Success is not the key to happiness. Happiness is the key to success. ~ Albert Schweitzer
What’s going on when you put your work out there and you don’t get the response you’d hoped for?
When your thing doesn’t fly?
I’ve been thinking about this because recently one of my best things didn’t do as well as I’d expected. I’ll tell you about it in a minute. But first, let’s talk about how to manage for happiness even when your thing doesn’t fly.
Truth #1: It’s not personal
I know it stings when your thing doesn’t fly, but trust me, it’s not personal.
There are a kazillion possible reasons why an offer might not succeed. A kazillion because that’s how many possible responses your possible clients could possibly have.
Did you follow that? It’s worth rereading. Because not only are there a kazillion possible reasons, 99% of them are out of your control.
Note: not 100%. 99%. That leaves a handful of things you can control on your end, which leads to Truth #2.
Truth #2: Every offer is an experiment
Every offer you make is an experiment. Even if the experiment has resulted in oodles of sales in the past, it’s still an experiment.
In other words, you can’t control the results.
But you do get to control what you put into the experiment. When it doesn’t work, you get to change it up. You can play with the pricing, the design, the packaging, the timing. Preferably not all at once, or the experiment gets muddled.
(Caution: don’t go fiddling with your offers too fast. You need to give them a good try before making changes willy nilly. Otherwise you’re not experimenting, you’re shooting in the dark with blunt darts.)
Truth #3: You get to manage for happiness, or not
When you’re building a business around work you love, you presumably make offers you are happy to fulfill.
What may not be so clear to you is that there are almost always more happy ways to offer and deliver your work than you have yet thought of. One of the benefits of having a thing not fly is that you get to discover those ways.
The trick here is not to let temporary disappointment distract you from what I call managing for happiness.

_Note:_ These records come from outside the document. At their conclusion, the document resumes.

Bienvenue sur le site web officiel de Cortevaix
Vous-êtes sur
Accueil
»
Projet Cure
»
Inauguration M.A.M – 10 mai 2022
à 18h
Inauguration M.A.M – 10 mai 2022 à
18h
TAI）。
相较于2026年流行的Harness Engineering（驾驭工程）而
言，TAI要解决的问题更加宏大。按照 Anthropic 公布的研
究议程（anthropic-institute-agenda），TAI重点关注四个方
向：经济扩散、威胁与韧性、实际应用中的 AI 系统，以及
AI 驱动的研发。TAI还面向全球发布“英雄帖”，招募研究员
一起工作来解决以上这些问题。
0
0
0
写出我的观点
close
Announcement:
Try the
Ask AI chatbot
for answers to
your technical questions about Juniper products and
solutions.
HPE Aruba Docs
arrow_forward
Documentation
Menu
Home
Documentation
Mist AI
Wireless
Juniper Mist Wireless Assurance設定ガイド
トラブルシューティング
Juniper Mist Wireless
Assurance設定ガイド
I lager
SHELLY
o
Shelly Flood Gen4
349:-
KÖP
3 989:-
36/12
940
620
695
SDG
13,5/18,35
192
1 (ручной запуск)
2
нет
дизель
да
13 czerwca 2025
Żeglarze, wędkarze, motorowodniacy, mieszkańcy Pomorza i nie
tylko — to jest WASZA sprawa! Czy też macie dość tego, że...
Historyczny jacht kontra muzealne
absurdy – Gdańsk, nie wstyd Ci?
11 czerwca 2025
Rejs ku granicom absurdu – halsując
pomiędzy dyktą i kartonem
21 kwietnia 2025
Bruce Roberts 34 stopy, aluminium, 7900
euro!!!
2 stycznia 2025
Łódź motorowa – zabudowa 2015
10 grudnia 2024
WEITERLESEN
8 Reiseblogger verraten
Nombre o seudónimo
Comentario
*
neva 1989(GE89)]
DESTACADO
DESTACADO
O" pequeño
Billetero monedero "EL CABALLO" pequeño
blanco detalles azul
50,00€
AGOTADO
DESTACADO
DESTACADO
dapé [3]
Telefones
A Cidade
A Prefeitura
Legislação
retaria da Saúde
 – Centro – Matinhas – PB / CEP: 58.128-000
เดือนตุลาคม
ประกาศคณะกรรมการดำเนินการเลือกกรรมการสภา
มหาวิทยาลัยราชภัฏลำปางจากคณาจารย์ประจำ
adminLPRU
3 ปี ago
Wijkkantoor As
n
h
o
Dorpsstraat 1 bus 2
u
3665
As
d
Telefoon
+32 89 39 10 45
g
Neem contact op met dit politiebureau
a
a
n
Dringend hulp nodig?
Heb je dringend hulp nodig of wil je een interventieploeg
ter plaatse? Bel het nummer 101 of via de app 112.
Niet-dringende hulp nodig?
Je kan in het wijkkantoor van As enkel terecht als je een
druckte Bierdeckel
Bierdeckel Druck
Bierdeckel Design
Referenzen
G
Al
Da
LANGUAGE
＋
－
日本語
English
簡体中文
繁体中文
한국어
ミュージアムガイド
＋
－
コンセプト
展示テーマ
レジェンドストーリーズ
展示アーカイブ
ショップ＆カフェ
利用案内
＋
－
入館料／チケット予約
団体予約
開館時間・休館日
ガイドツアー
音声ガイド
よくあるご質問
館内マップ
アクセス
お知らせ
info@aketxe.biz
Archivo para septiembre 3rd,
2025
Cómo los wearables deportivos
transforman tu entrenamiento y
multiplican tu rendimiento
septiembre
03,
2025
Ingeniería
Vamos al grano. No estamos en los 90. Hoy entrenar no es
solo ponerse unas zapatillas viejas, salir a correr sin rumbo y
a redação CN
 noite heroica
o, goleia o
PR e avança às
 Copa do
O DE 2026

Managing for happiness means looking in the direction of a good feeling about your business. It means coming at your next actions from a place of “What does this look like when I know that happiness comes from within and that I get to play it any way I choose?”
Truth #4: If you want to be in the game, you’ve got to stay in the game
Like I said at the top, one of my best programs didn’t take off recently. In spite of having sold out several times in the past, the response to The Goldilocks Strategy for Getting Clients that Fit Just Right has been tepid.
I felt a lot of equanimity about it. I love the program. I was proud of the videos and webinar I did for the launch. I was delighted with the gorgeous new graphics and template for the workbook. Maggie and Lisa had been amazing to work with.
So I had no regrets. And for a couple of days I thought about just letting it go.
But then I realized that just dropping it would be more like resignation than acceptance. It would mean leaving the game.
I like to play, so that didn’t seem like managing for happiness.
How I managed Goldilocks for happiness
I asked myself what managing for happiness would look like when it comes to Goldilocks. And here’s what came.
Instead of trying to figure out how the heck I could get people to sign up, I asked myself a question at the heart of The Goldilocks Strategy: What do my people want?
It seemed clear: managing for happiness means asking that, so I’m asking for your help.
I’ve created a super-short (5 question) anonymous survey so you can tell me frankly your thoughts about Goldilocks. There’s even a place for you to say it wasn’t on your radar at all. It’s all good to know.
I imagine you can complete the survey in about 3 minutes, though you can write as much as you’d like me to know.
Here’s the link, click here.
No matter what your experience has been, I truly want to hear from you. And next week, I’ll let you know what I’m finding out.
UPDATE: Survey results are in, and the bottom line is that folks are concerned about money, time, and overwhelm. I’ve rejiggered The Goldilocks Strategy for Getting Clients that Fit Just Right so that it is much less expensive (85% less), has a year of monthly teleconferences for support, and break-it-down-for-you emails every 7-10 days.